Em fevereiro desse ano, numa tarde em Cabuçu, praia que pertence a Baía de Todos os Santos, baía que foi denominada Kirimurê pelos índios tupinambás, após usufruir de uma sombra deliciosa ofertada por grandes árvores depois de uma longa caminhada ao sol, acompanhado de uma amiga acreana (sim, o Acre existe, é lindo, delicado e poderoso), assim que levantamos, a ouvi dizer: obrigado, povo em pé! Assustado, logo percebi que ela se referia as árvores e então veio a explicação risonha: é assim que os índios chamam as árvores.
Em 1993 quando estudei quase no final da Avenida Getúlio Vargas, lembro da infelicidade de ter que ir à escola e de segurar desesperadamente na reata da calça de meu pai na esperança da desistência de me entregar as professoras, com caras tão convidativas, que me deixavam desconfiado. Na volta, meu bisavô era o encarregado de me levar pra casa.
Esperávamos o ônibus da Autonida quase na porta da escola. Posso visualizar o trajeto como se fosse agora. No banco destinado aos idosos a viagem era bastante interessante. A avenida ainda não era completamente asfaltada como é hoje, então a parte calçada acrescentava uma batedeira espetacular ao velho coletivo circular, que produzia uma sinfonia excêntrica com janelas trepidando, o ronco da descarga, o converseiro da cobradora igual à nêga do leite, os assovios do meu amado bisavô acompanhados de seu abraço terno.

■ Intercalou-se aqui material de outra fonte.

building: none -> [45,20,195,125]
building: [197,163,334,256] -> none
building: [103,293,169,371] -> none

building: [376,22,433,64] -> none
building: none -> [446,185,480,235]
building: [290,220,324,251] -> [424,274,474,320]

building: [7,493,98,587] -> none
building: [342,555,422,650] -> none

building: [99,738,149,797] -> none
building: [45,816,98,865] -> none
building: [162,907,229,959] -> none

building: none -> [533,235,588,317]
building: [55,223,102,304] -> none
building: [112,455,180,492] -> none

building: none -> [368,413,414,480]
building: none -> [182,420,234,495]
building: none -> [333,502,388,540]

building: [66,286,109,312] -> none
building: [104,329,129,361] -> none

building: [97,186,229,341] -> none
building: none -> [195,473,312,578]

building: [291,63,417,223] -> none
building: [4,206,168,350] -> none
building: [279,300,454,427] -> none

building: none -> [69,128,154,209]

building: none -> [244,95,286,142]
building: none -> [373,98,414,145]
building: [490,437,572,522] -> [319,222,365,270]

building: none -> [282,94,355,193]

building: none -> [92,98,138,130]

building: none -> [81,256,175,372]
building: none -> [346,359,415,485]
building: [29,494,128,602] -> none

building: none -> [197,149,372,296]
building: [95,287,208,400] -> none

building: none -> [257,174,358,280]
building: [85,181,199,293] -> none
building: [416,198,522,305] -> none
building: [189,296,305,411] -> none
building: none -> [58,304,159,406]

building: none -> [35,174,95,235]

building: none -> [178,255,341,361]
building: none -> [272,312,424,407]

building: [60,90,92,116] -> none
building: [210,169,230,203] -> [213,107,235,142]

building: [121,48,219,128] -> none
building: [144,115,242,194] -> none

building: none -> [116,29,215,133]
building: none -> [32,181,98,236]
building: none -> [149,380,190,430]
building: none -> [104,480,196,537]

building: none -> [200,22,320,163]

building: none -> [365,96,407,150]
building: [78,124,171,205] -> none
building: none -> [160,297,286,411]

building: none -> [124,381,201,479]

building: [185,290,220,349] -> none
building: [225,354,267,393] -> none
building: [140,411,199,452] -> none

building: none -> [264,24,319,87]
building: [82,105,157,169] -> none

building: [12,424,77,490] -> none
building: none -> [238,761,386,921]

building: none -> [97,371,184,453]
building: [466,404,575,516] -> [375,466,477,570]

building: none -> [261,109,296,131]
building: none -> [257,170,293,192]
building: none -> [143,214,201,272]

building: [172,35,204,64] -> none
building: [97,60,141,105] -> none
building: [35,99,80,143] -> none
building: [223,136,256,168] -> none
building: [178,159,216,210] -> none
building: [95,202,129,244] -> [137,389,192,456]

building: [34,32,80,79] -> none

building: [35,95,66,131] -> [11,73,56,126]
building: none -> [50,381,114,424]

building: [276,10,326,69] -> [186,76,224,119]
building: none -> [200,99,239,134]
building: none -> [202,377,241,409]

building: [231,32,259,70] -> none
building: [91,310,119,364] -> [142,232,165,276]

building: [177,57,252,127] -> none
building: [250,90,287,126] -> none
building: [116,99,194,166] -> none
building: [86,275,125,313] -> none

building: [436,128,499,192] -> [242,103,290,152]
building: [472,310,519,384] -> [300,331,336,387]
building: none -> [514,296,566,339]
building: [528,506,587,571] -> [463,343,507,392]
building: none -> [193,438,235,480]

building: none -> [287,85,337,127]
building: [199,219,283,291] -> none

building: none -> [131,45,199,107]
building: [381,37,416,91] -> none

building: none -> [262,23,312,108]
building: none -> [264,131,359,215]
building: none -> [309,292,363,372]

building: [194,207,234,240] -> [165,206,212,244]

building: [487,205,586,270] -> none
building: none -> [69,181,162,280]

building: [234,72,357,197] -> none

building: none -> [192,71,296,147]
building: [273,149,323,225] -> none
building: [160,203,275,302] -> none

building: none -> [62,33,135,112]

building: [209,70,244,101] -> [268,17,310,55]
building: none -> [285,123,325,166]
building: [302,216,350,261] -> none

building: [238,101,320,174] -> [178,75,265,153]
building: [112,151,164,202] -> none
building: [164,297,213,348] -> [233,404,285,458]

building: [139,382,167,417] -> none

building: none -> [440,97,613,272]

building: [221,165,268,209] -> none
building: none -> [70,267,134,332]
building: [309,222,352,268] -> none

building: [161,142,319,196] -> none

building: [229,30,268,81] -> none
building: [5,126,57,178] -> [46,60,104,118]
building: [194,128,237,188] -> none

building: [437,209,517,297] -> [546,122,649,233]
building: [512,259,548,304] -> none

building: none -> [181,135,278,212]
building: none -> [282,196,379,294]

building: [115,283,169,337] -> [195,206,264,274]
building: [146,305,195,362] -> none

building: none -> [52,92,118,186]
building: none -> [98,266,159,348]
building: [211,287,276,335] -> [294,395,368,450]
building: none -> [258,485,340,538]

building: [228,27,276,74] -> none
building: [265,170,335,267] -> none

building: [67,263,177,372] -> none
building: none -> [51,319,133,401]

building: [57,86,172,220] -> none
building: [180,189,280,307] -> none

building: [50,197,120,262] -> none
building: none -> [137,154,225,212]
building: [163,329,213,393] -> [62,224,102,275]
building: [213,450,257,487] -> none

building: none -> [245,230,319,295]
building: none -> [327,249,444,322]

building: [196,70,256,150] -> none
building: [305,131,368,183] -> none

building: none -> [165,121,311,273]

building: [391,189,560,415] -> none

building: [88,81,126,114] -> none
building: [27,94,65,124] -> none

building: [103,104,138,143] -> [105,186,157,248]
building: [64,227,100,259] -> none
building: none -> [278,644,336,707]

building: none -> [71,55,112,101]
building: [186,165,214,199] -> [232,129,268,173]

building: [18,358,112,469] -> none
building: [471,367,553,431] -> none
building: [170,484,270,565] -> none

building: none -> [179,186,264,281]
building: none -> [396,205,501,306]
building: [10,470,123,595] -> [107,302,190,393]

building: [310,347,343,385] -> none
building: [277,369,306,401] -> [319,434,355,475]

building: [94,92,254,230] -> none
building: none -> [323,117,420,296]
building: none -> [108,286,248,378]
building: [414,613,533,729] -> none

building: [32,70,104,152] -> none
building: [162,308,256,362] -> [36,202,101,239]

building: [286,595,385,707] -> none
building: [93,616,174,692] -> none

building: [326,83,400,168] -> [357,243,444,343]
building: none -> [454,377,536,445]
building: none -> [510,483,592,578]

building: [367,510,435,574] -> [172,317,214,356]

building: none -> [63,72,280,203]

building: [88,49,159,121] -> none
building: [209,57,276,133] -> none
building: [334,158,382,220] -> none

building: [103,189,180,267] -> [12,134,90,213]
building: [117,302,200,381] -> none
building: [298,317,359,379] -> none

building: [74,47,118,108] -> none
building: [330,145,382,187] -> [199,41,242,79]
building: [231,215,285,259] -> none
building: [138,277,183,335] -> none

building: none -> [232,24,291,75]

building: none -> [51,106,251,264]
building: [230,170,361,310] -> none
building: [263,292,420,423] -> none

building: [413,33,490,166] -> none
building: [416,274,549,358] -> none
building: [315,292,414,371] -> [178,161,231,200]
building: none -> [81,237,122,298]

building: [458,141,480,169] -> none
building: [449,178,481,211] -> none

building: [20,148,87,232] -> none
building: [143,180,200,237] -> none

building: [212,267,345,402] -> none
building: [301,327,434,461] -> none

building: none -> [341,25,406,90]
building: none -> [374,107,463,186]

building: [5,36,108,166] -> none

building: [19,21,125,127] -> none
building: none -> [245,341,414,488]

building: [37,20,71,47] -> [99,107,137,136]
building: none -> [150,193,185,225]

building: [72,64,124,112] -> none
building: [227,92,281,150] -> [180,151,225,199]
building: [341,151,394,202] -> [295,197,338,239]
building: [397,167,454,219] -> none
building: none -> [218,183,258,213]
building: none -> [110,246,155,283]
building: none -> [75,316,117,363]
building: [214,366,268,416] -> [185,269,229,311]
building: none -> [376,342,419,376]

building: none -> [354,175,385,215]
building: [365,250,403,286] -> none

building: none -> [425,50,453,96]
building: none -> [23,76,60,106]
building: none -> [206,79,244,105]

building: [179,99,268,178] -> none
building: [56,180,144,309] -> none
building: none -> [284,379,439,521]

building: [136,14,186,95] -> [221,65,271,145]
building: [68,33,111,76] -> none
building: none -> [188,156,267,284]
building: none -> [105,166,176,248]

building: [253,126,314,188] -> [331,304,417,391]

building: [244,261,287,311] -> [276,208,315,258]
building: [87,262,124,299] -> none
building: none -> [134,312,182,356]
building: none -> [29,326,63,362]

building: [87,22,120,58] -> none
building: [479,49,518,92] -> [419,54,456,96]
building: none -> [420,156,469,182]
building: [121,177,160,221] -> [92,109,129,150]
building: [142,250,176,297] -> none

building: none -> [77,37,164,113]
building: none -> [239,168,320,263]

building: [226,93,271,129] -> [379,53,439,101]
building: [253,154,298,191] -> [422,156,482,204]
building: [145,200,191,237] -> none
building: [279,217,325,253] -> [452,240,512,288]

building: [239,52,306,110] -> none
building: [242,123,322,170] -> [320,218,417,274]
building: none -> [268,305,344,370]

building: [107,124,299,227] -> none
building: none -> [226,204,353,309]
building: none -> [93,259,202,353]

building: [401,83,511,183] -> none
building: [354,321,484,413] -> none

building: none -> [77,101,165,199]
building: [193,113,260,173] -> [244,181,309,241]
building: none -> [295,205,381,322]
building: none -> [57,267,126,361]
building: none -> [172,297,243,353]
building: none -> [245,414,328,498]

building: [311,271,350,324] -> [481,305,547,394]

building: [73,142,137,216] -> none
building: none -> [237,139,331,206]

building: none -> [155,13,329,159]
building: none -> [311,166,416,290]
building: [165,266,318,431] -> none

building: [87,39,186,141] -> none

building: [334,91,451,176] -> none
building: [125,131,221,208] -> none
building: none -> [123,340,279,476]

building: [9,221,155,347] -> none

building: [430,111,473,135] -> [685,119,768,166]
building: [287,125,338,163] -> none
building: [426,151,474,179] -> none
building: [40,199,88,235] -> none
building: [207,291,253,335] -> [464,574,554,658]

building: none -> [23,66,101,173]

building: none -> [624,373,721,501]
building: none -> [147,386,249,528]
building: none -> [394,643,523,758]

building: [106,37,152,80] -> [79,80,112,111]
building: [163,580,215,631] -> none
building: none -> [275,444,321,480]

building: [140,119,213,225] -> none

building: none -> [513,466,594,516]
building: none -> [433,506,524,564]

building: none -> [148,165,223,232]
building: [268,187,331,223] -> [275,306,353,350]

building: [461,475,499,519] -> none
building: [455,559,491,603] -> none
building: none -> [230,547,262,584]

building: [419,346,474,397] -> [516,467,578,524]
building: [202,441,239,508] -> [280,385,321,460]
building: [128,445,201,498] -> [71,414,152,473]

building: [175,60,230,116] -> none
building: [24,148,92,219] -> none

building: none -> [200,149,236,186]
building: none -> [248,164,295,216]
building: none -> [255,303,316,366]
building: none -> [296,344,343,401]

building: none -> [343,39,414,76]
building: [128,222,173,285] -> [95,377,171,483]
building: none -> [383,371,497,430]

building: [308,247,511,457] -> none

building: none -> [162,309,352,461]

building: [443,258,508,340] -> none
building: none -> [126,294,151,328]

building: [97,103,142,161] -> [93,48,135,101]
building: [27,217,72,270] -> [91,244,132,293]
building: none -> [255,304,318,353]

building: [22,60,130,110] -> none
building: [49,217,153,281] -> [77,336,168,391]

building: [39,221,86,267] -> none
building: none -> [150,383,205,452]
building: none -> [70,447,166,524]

Fim de tarde, muitas árvores no canteiro central da grande avenida, pouquíssimos prédios na cidade até então bem mais horizontalizada do que agora. Um pôr do sol quase sempre bonito. A Getúlio me parecia tão cumprida e não havia Nóide nem a atual ligação com a Olímpio Vital. Antenados naquela altura deviam fazer do percurso na bela avenida um bom momento pra pensar na vida.
Era comum ter um ou outro conhecido no ônibus. Sou velho na Feira, dizia meu bisavô – quando questionado porque tantos cumprimentos. Foi nessa mesma Getúlio que ele viu o exército retirar Chico Pinto brutalmente do poder.
A possibilidade de um pesadelo chamado BRT surge 23 anos depois das minhas saudosas lembranças. O projeto ameaça destruir, em nome de um progresso (vazio, claramente), a mais bela avenida de minha terra, levando junto as árvores.
Eu, gente da Feira, desesperado com a ideia, resolvi caminhar nesse início de outubro pelo seu canteiro central. Quantas árvores de todos os tipos. Quantas flores de todas as cores. Um percevejo me pegou logo no início e seu cheiro só veio me largar no final da caminhada. Era a essência da Getúlio grudada em mim sem querer largar. Acreditei, sem titubear, que era um pedido de socorro da vida que pulsa ali. E é.
Uma rede social me trouxe essa tarde um vídeo de Carlos Pitta cantando músicas que ele fez pra Feira. Minha mãe, que também é gente da Feira, apresentou no SESI, ainda adolescente, “A Lenda do Pásssaro que Roubou o Fogo”, espetáculo que leva o nome do disco de Pitta, lançado em 83. O cantor feirense já se posicionou contra a devastação e questionou como vai ficar sua alma vai quando procurar os flamboyants da Getúlio durante a primavera.
Numa das canções ouvidas, nessa tarde que não tenho mais meu bisavô para refazer comigo os passeios pela Getúlio, há um verso que Pitta diz “aqui é a parte que me cabe dentro do universo”. Chorei copiosamente.
Não amar Feira resulta em querer destruir a Avenida Getúlio Vargas. Não ter uma história, não ter memórias, não ter laço afetivo com o local. Não ter identificação. Precisamos garantir a integridade das árvores e da avenida.
Precisamos exigir e garantir que nosso povo continue em pé e em paz!